Marka Hakkına Tecavüz - Yargıtay 19. Ceza Dairesi 2015/11623 Esas 2015/5346 Karar Sayılı İlamı

19. Ceza Dairesi         2015/11623 E.  ,  2015/5346 K.

    "İçtihat Metni"

    Tebliğname No : 7 - 2013/13826
    MAHKEMESİ : Kocaeli 3. Asliye Ceza Mahkemesi
    TARİHİ : 17/10/2012
    NUMARASI : 2011/519 (E) ve 2012/659 (K)
    SUÇ : Marka Hakkına Tecavüz

    Yerel Mahkemece verilen hüküm temyiz edilmekle, başvurunun süresi ve kararın niteliği ile suç tarihine göre dosya incelendi, gereği görüşülüp düşünüldü:
    Katılan vekilinin temyizinin sadece mahkumiyet hükmüne yönelik olduğu kabul edilmiştir.
    Temyiz isteğinin reddi nedenleri bulunmadığından işin esasına geçildi.

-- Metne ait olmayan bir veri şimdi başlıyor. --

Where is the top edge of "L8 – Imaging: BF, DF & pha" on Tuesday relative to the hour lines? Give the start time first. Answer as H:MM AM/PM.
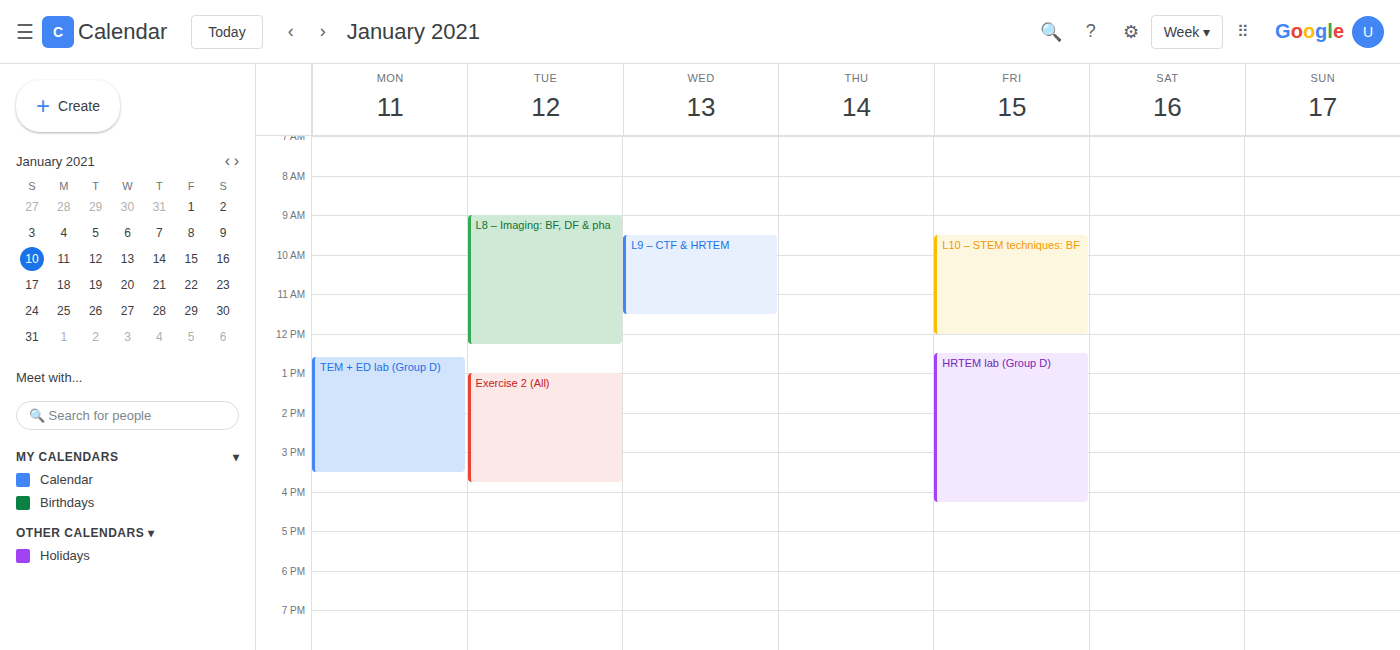
9:00 AM -- exactly on the 9 AM line.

    Vicdani kanının oluştuğu duruşma sürecini yansıtan tutanaklar, belgeler ve gerekçe içeriğine göre yapılan incelemede, başkaca nedenler yerinde görülmemiştir.
    Ancak;
    1- 5271 sayılı CMK’nın 231. maddesinde düzenlenen "suçun işlenmesiyle mağdurun veya kamunun uğradığı zararı aynen iade, suçtan önceki hale getirme veya tazmin suretiyle tamamen giderilmesi" ve diğer objektif ve sübjektif koşulların varlığı halinde, CMK’nın 231/5. madde ve fıkrası gereğince, sanık hakkında aynı Kanunun 231/6-c maddesi de değerlendirilerek tespit edilen söz konusu zararın giderilmesi durumunda hükmün açıklanmasının geri bırakılmasına karar verilebileceği anlaşılmaktadır.

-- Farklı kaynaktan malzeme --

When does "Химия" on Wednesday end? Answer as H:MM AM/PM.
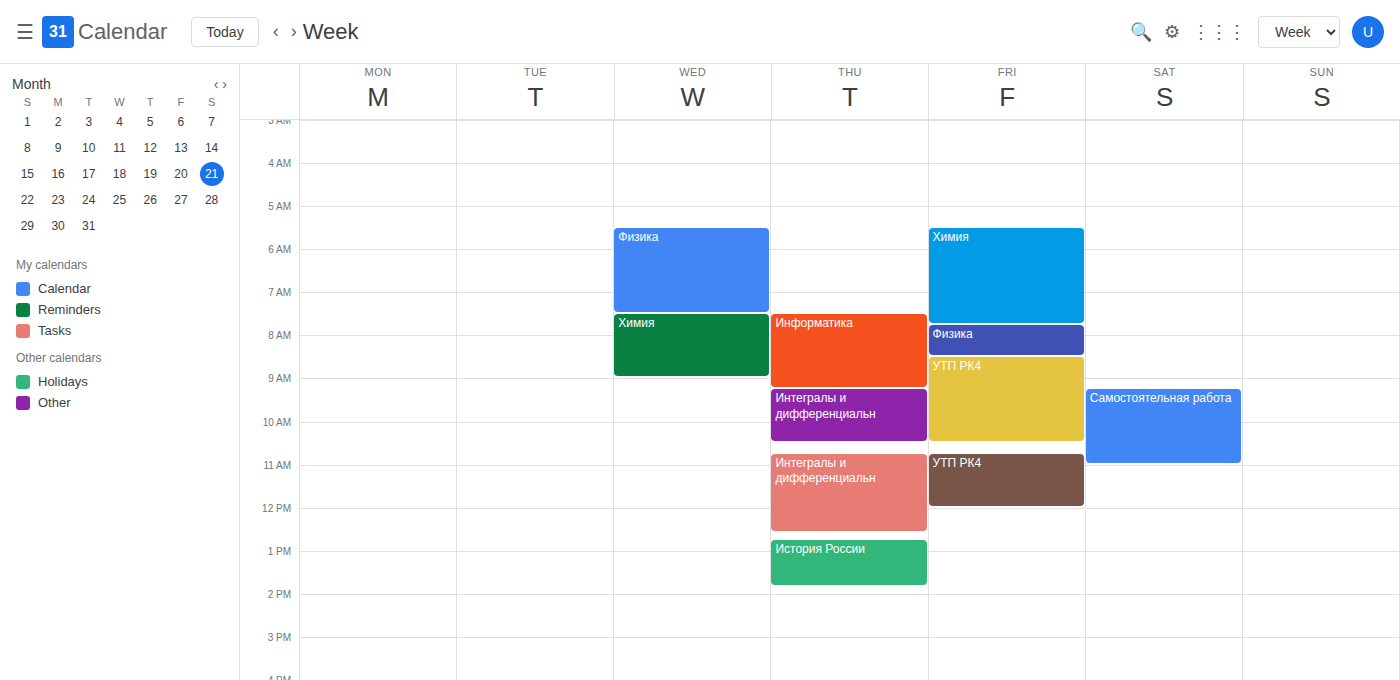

    Yargıtay Ceza Genel Kurulunun 03.02.2009 tarih ve 2008/11-250 Esas, 2009/13 sayılı kararında; "hükmün açıklanmasının geri bırakılmasının objektif koşullarından biri olan zarardan kast edilen maddi zarar olup, bu zararın belirlenmesinde teknik bilgiye ihtiyaç duyulmayan hallerde hakim, kanaat verici basit bir araştırma yaparak zararı belirlemelidir." denilmektedir.

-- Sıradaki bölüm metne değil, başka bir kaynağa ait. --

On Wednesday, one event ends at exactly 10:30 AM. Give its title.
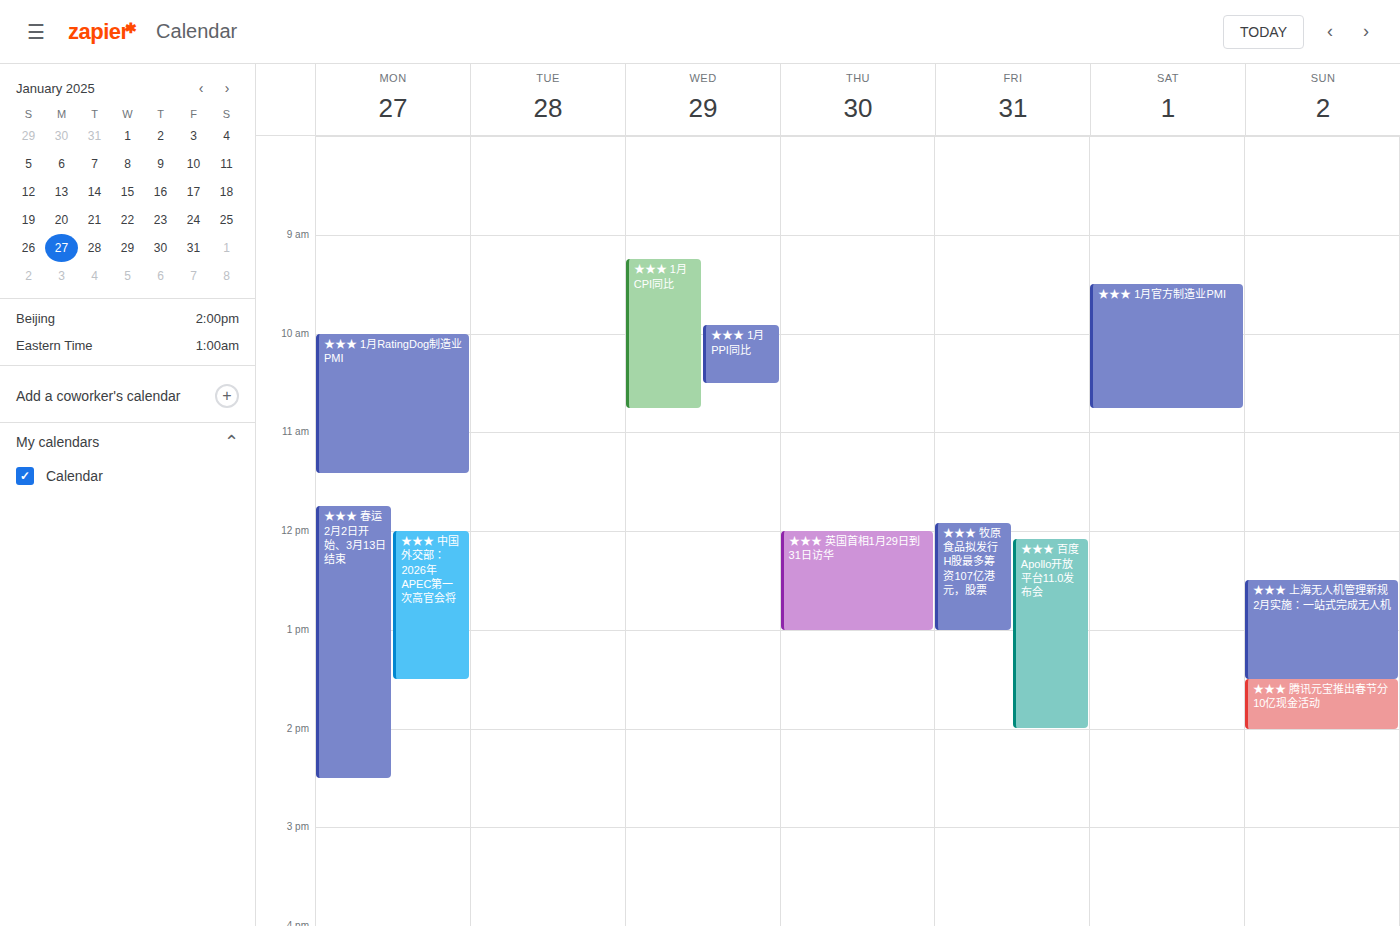
"★★★ 1月PPI同比"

    Bu ilkeler çerçevesinde her olaya özgü ayrı değerlendirme yapılarak, maddi zararın kanaat verici basit bir araştırma ile tespit edilebilmesi gerekir. Dosya kapsamından katılanın marka hakkının ihlali suretiyle meydana gelen zararın basit bir araştırma ile tespit edilebilecek zarar niteliğinde olmadığı ve dosyaya yansıyan katılanın tespit edilmiş bir zararı bulunmadığı gözetilmeden mahkemece "sanığın müdahil tarafın zararını karşılamadığı" gerekçesiyle sanık hakkında CMK’nın 231. maddesinin uygulanmasına yer olmadığına karar verilmesi,
    2-Sanık müdafinin 17.10.2012 tarihli celsede lehe hükümlerin uygulanmasını talep etmesine göre, sanık hakkında hükmedilen kısa süreli hapis cezasının 5237 sayılı TCK"nın 50. maddesinde düzenlenen seçenek yaptırımlara çevrilip çevrilmeyeceği hususunun tartışılması gerektiğinin gözetilmemesi,
    Kanuna aykırı, sanık müdafinin ve katılan vekilinin temyiz nedenleri yerinde görüldüğünden tebliğnameye aykırı olarak HÜKMÜN BOZULMASINA, yargılamanın bozma öncesi aşamadan başlayarak sürdürülüp sonuçlandırılmak üzere dosyanın esas/hüküm mahkemesine gönderilmesine, 12/10/2015 tarihinde oybirliğiyle karar verildi.